How Your Body Changes in Pregnancy and Postpartum
Everyone’s body changes considerably throughout your lifetime. However, pregnancy and postpartum are one of the most drastic changes your body can undergo. Here are some of the major ones:
The first trimester is the first 12 weeks of pregnancy, counting from your last menstrual cycle. Many of the first trimester discomforts are due to increased hormones. So although you may not look pregnant yet, your body is telling you a different story.
What a silly name as this pregnancy-induced nausea can occur at any point during the day. Those rapid changes in your hormone levels within the first few months can cause your stomach and intestines to contract and relax in new patterns. For more information on morning sickness symptoms and remedies, click here.
One of the first signs reported is that your breasts feel more tender and sore. Although the tenderness may subside over time it can also come back in the third trimester as your breasts prepare to lactate. Try snug, support bras, or sports bras for support. Others find alternating heat and cold therapy can help as well.
As your progesterone levels increase, you may feel more tired than usual. Adequate rest and proper fuel for your body are critical to maintaining energy levels. Trying to go to bed earlier or sleeping in a bit longer can be critical as well as napping. Fueling your body with lots of vegetables and lean protein can also help you to have enough energy throughout the day.

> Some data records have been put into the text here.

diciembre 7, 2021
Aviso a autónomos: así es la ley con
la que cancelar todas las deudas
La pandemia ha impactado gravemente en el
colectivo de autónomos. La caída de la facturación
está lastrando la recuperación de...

The second trimester starts on week 13 and many of those first trimester symptoms are in the past. As those sensations leave, your body starts to look pregnant. At this point, it is common to feel the baby’s kicks and some additional signs of pregnancy.
Changing Belly and Breasts
Your uterus, housing in your abdomen will start expanding to make room for the growing baby, making you appear pregnant to strangers. Your breasts will also likely get larger during this time, requiring a different, bigger bra with more supportive straps to stabilize yourself.
With hormonal changes during pregnancy, some pregnant couples notice acne or an increase in skin pigmentation. You may notice darkening of your skin on the face and forehead, known as melasma, or a dark line down your abdomen. It is crucial to use sunscreen to help protect your skin.
For those women who didn’t feel themselves during the first trimester, you may start to feel better now, as many of your hormones begin to balance out. You may have less fatigue and mood swings during this period.
The third trimester starts on week 28. As the baby is growing much bigger at this point, you may feel more physical pressure on and in your body. As you get closer to your due date, you may start to feel anxious or excited as motherhood becomes more real.
Baby Grows Quicker
In these last few months, it will seem like the baby is developing much more rapidly than in the previous trimesters. Your baby is getting ready to meet you. Their bones solidify using up your stores of calcium. Including lean proteins, vegetables, and fruits will help you to get enough nutrients through proper nutrition. Avoiding large amounts of carbohydrates can keep your baby to the right size for your body.
As your belly grows and expands, you’re likely to feel more aches in both your abdomen and your back. It’s important to exercise to the point of comfort and take recovery and rest time as well. It can also be helpful to use belly support, to help relieve the pressure you may be feeling.
Braxton Hicks (BH) Contractions
Before you can run a marathon you must train with practice runs. As your body prepares for childbirth, it starts training with irregular “practice” contractions. This is your body’s way of preparing for real labor long before the big day. Most BH Contractions are noticed with exercise or at bedtime. They can also occur when you are dehydrated, so it’s important to stay well-hydrated throughout the day. Note that not all women will notice their BH Contractions.
Recovery and Postpartum
As you transition into your postpartum body after delivery, you can continue to experience further changes to your body. There are many changes that occur during postpartum, but here are some of the most common things to expect.
Changes in Belly Size
Within the first 24 hours of delivery, your belly will slowly start to decrease in size. Soon after delivery is the ideal time to start belly wrapping. Most women choose to wrap once they get home for a minimum of 6-10 weeks after delivery. The belly wrap should fit snugly but not hinder your breathing or circulation.
If you had a cesarean birth it can take a bit longer to recover. You may be sore and really tired as you’re healing. Some women report needing additional support on their incision to reduce pressure before moving to a postpartum binder.
It takes about six weeks for your uterus to fully return to its pre-pregnant size. Breastfeeding along with belly binding can help with this process and make you feel more normal again. Each woman will take the time her body needs to recover from the 40 weeks of gestation. Don’t rush the process, instead trust your body.
Most women’s milk comes in around day 3 to day 5. As the breasts get engorged, you may need a larger or more supportive bra, nursing tank, and washable breast pads. If you are pumping to feed your baby or to go back to work you may find a pumping bra is extremely helpful.
Fueling Your Body
It’s common to feel fatigued after giving birth, as vitamin deficiencies are typical. Your body loses a lot of blood during delivery, which can lead to iron deficiencies. Additionally, if you’re breastfeeding, you need to continue your prenatal vitamins.
Hydration also plays an important part in recovery and breastfeeding. Keeping a water bottle handy at all times makes it easier to stay hydrated.